Ini merupakan salah satu akibat yang ditimbulkan dari penggunaan cyberspace yang mengarah ke cyberlove hingga menjadi cybercrime. Teknologi baru atau New Media memang selalu memudahkan individu dalam berinteraksi, melakukan komunikasi. Namun, tak selamanya komunikasi yang dijalin selalu baik. Apalagi jika interaksi tersebut dilakukan untuk tujuan kejahatan atau menipu orang lain. Itu bukan lagi menjadi alasan mengapa New Media ada. Seharusnya New Media diciptakan untuk tujuan menjalin kedekatan komunikasi agar lebih interaktif, namun kehadiran New Media ini malah disalah gunakan oleh orang-orang yang tidak bertanggung jawab. Akhir dari pembahasan mengenai cyberspace, cyberlove, hingga cybercrime menjadi sebuah pembelajaran bagi kita agar lebih selektif dalam memilih teman di dunia maya. Menggunakan media dengan sebijak-bijaknya dan mampu membedakan mana yang benar dan mana yang salah. New Media memang media yang canggih, tapi kecanggihan tersebut tidak selalu membawa dampak positif bagi kehidupan manusia apabila kita buta akan hakikat dan esensi dari adanya media itu sendiri.



DAFTAR PUSTAKA

Alex, Sobur. 2003 . Psikologi Umum. Bandung: Pustaka Setia.
Arifianto, S. 2013 . Dinamika Perkembangan Pemanfaatan Teknologi Informasi dan Komunikasi Serta Implikasinya di Masyarakat. Cetakan Pertama. Jakarta: Penerbit Media Bangsa.

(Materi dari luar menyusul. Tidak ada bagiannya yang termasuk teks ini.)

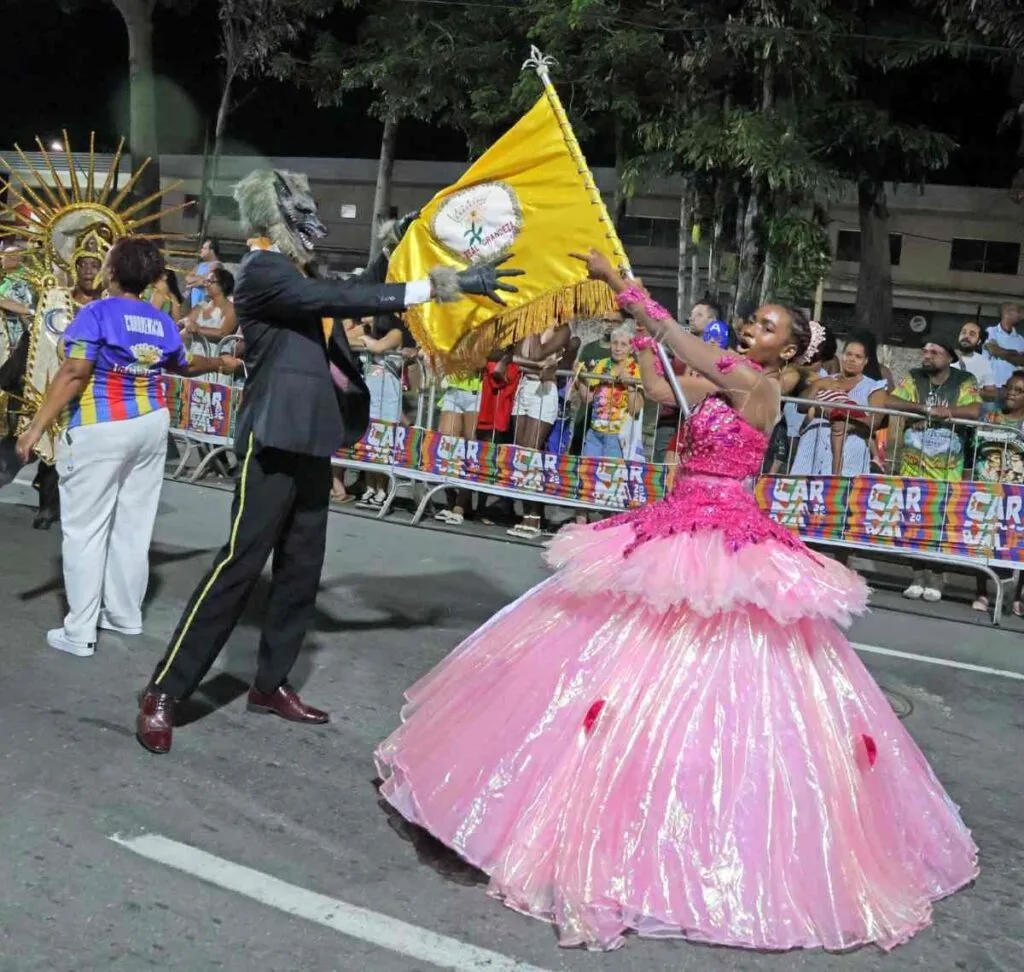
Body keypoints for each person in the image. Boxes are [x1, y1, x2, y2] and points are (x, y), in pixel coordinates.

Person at [375, 248, 978, 952]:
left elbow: (685, 348)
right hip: (671, 523)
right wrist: (640, 342)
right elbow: (664, 388)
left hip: (721, 543)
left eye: (768, 325)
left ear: (788, 350)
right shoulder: (720, 386)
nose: (752, 329)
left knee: (702, 683)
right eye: (753, 320)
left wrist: (628, 292)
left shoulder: (757, 387)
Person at [135, 168, 521, 755]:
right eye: (304, 213)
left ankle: (270, 684)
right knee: (238, 568)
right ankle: (165, 691)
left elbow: (349, 289)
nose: (315, 223)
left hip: (312, 439)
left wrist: (393, 249)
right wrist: (443, 284)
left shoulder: (297, 275)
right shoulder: (263, 272)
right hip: (271, 440)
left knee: (299, 573)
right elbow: (335, 297)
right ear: (274, 220)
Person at [15, 239, 239, 658]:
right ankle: (123, 614)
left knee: (84, 528)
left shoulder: (97, 312)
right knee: (133, 525)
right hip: (151, 424)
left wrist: (34, 428)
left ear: (112, 272)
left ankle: (79, 631)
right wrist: (220, 364)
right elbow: (184, 365)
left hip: (102, 424)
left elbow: (74, 371)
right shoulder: (159, 319)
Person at [885, 341, 982, 602]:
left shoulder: (964, 380)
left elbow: (974, 409)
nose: (926, 355)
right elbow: (890, 400)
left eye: (934, 352)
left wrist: (947, 413)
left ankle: (937, 577)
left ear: (949, 357)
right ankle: (916, 576)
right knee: (913, 519)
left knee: (941, 522)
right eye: (924, 350)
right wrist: (923, 410)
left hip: (947, 467)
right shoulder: (915, 377)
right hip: (913, 462)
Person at [790, 332, 889, 477]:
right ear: (842, 355)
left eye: (858, 357)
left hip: (849, 451)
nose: (852, 360)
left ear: (865, 361)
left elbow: (875, 421)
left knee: (839, 495)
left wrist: (847, 423)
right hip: (813, 446)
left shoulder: (873, 386)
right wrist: (817, 386)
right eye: (848, 354)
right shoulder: (826, 379)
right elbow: (801, 406)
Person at [578, 324, 642, 459]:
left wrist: (630, 384)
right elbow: (587, 398)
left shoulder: (635, 369)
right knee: (588, 475)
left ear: (631, 348)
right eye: (615, 343)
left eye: (623, 345)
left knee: (612, 477)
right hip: (594, 433)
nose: (618, 348)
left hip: (618, 437)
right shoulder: (601, 364)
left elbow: (635, 409)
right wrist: (580, 376)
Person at [955, 321, 997, 402]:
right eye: (963, 332)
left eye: (972, 334)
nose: (966, 336)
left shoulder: (984, 363)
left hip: (967, 410)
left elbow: (993, 394)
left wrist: (974, 391)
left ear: (979, 341)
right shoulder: (943, 355)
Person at [185, 238, 220, 310]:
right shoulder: (200, 265)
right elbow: (187, 278)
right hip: (195, 307)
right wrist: (200, 279)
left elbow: (205, 281)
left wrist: (196, 280)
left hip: (206, 307)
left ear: (212, 251)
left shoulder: (216, 265)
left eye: (204, 248)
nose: (201, 250)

Lievrouw, Leah A. & Sonia Livingstone. 2006, Handbook of New Media : Social Shaping an Social Consequences of ITCs, Sage Publication Ltd. London. (Chapter 2 : “Creating Community with Media : History, Theories and Scientific Investigation)

Fromm, Eric. 1956 . The Art of Loving (Terjemahan: Memaknai Hakikat Cinta) , Cetakan Pertama, Penerbit: Harper.